Meantime, there’s that new baby she’s wanted for so long, who needs to be fed every three hours.

“She’s got nice long fingers,” Nalley says. “I’m thinking she’ll play bass or piano. Those are her options. I prefer piano. Then she can just sit back and wait for the phone to ring.”

Nalley follows the Fillmore Jazz Festival with a two-week run at the Rrazz Room, near Union Square, from July 11 to 22. On the 18th, she’ll be joined by another Fillmore legend, Sugar Pie DeSanto, who grew up with Etta James, for an evening honoring Etta.

Nalley is happy to be performing again, but says she won’t appear as often or as far afield as she once did. She suffered several miscarriages before having Lydia on March 26. “Now that I finally, finally have my baby, I want to spend a lot of time with her,” Nalley says. “She’s too young to drive around, and I’m not going to leave her.”

She’s appearing in New York in December at Jazz at Lincoln Center. “How do you turn down Lincoln Center?” she says. “But I’ll mostly do regional gigs, if they’re not too far away.”

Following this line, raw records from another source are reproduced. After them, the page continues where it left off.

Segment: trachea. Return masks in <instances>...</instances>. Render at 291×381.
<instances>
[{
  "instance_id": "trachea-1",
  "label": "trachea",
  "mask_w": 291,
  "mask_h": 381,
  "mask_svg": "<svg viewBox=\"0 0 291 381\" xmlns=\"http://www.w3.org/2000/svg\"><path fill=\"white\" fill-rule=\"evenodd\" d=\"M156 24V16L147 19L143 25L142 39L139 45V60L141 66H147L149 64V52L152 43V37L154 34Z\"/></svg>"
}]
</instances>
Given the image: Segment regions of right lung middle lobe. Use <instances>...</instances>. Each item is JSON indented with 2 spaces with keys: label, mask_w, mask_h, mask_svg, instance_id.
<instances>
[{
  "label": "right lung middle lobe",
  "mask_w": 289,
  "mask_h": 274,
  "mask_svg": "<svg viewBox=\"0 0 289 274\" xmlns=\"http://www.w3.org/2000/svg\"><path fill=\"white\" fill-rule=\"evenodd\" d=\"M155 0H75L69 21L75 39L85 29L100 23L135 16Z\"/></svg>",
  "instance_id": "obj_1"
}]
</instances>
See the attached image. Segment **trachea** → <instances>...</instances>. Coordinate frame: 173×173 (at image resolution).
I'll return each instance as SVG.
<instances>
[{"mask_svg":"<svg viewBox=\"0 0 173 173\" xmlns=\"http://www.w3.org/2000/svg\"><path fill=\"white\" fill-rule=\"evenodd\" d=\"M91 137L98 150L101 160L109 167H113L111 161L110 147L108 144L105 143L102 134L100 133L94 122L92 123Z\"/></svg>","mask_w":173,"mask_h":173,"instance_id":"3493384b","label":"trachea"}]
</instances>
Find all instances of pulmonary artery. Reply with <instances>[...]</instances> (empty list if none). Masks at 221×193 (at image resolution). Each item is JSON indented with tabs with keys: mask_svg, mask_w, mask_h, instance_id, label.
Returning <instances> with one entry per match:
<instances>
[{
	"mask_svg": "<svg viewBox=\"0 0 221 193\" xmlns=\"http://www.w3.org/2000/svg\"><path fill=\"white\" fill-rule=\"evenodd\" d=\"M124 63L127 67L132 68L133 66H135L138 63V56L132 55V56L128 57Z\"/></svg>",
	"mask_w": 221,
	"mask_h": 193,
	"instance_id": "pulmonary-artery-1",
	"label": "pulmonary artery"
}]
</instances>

There’s another reason Nalley will stay close to home. She’s getting that doctorate — not from the Fillmore, but from U.C. Berkeley. She’s halfway through a five-year Ph.D. program in American history. In addition to working on her book-length dissertation on American jazz musicians in post-World War II Germany, she will be a student instructor for a class in the fall.

“In America, we think jazz is multicultural and has no color,” she says. “But for everybody else, it has to do with race. Considering how much race was a part of German history, the philosophical arguments about what is jazz become more interesting.”

School starts again on August 16. “Then I play the Kuumbwa in Santa Cruz — I love that venue!” she says. “Go to a class, run to a gig and now I have a baby. I have no idea how I’m going to accomplish everything.”

But we all know she will.

Pamela Feinsilber is a freelance book editor, writing consultant and contributing writer to San Francisco magazine.